Temperature-sensitive point selection and thermal error modeling of spindle based on synthetical temperature information

Thermal errors are the important factors that affect machining accuracy. It is effective to improve the accuracy by establishing the error model and compensating for the errors. In this paper, a temperature-sensitive point selection method based on synthetical temperature information (STI) is proposed, and the thermal error model using support vector regression (SVR) optimized by the whale optimization algorithm (WOA) is established. Firstly, the STI matrix is constructed by combining the temperature value information, the temperature shape information, and the relationship between temperatures and errors. Multiple cluster validity indexes (CVI) are used to determine the optimal number of clusters. Secondly, the STI matrix and the optimal number of clusters are used for fuzzy C-means clustering (FCM), and the correlation coefficient is used to select the temperature-sensitive points.
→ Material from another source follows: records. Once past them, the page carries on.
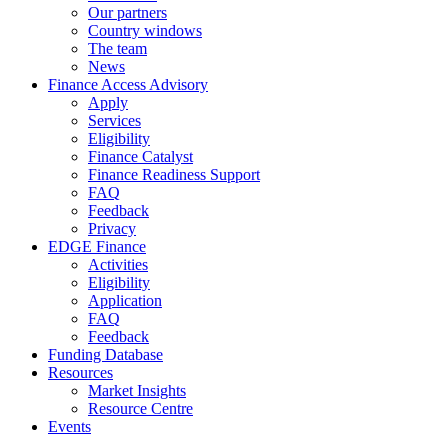
Our partners
Country windows
The team
News
Finance Access Advisory
Apply
Services
Eligibility
Finance Catalyst
Finance Readiness Support
FAQ
Feedback
Privacy
EDGE Finance
Activities
Eligibility
Application
FAQ
Feedback
Funding Database
Resources
Market Insights
Resource Centre
Events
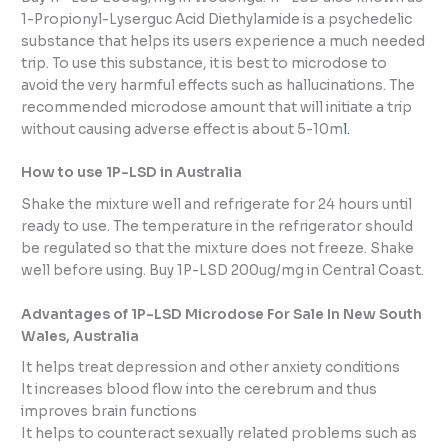
1-Propionyl-Lyserguc Acid Diethylamide is a psychedelic
substance that helps its users experience a much needed
trip. To use this substance, it is best to microdose to
avoid the very harmful effects such as hallucinations. The
recommended microdose amount that will initiate a trip
without causing adverse effect is about 5-10m
l.
How to use 1P-LSD in Australia
Shake the mixture well and refrigerate for 24 hours until
ready to use. The temperature in the refrigerator should
be regulated so that the mixture does not freeze. Shake
well before using. Buy 1P-LSD 200ug/mg in Central Coast.
Advantages of 1P-LSD Microdose For Sale In New South
Wales, Australia
It helps treat depression and other anxiety conditions
It increases blood flow into the cerebrum and thus
improves brain functions
It helps to counteract sexually related problems such as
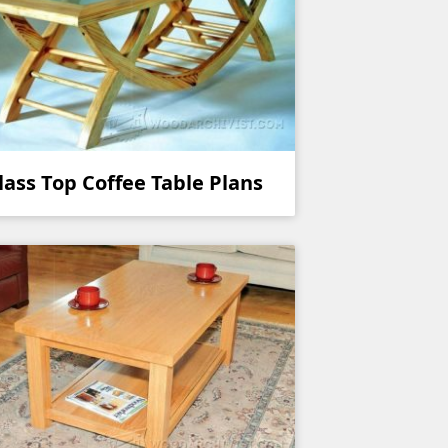
lass Top Coffee Table Plans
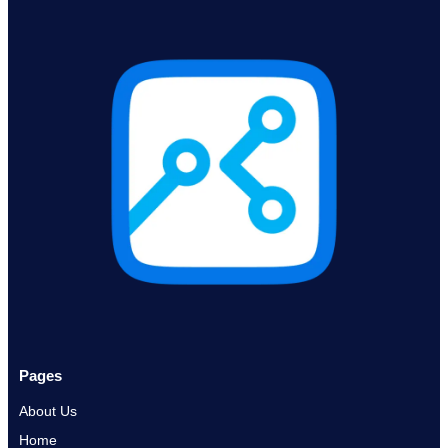
Pages
About Us
Home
Thirdly, the SVR model optimized by the WOA based on STI (S-WOA-SVR) is established. Finally, the S-WOA-SVR model is verified at different speeds and compared with other traditional methods, such as the SVR model optimized by the WOA based on the traditional clustering method (T-WOA-SVR) and the SVR model optimized by the GA based on STI (S-GA-SVR). The results show that the S-WOA-SVR model has higher accuracy and robustness. Compared with the T-WOA-SVR model and the S-GA-SVR model, the RMSE of the S-WOA-SVR model is reduced by 52.3% and 46.6% for the thermal elongation in Z direction δz, respectively.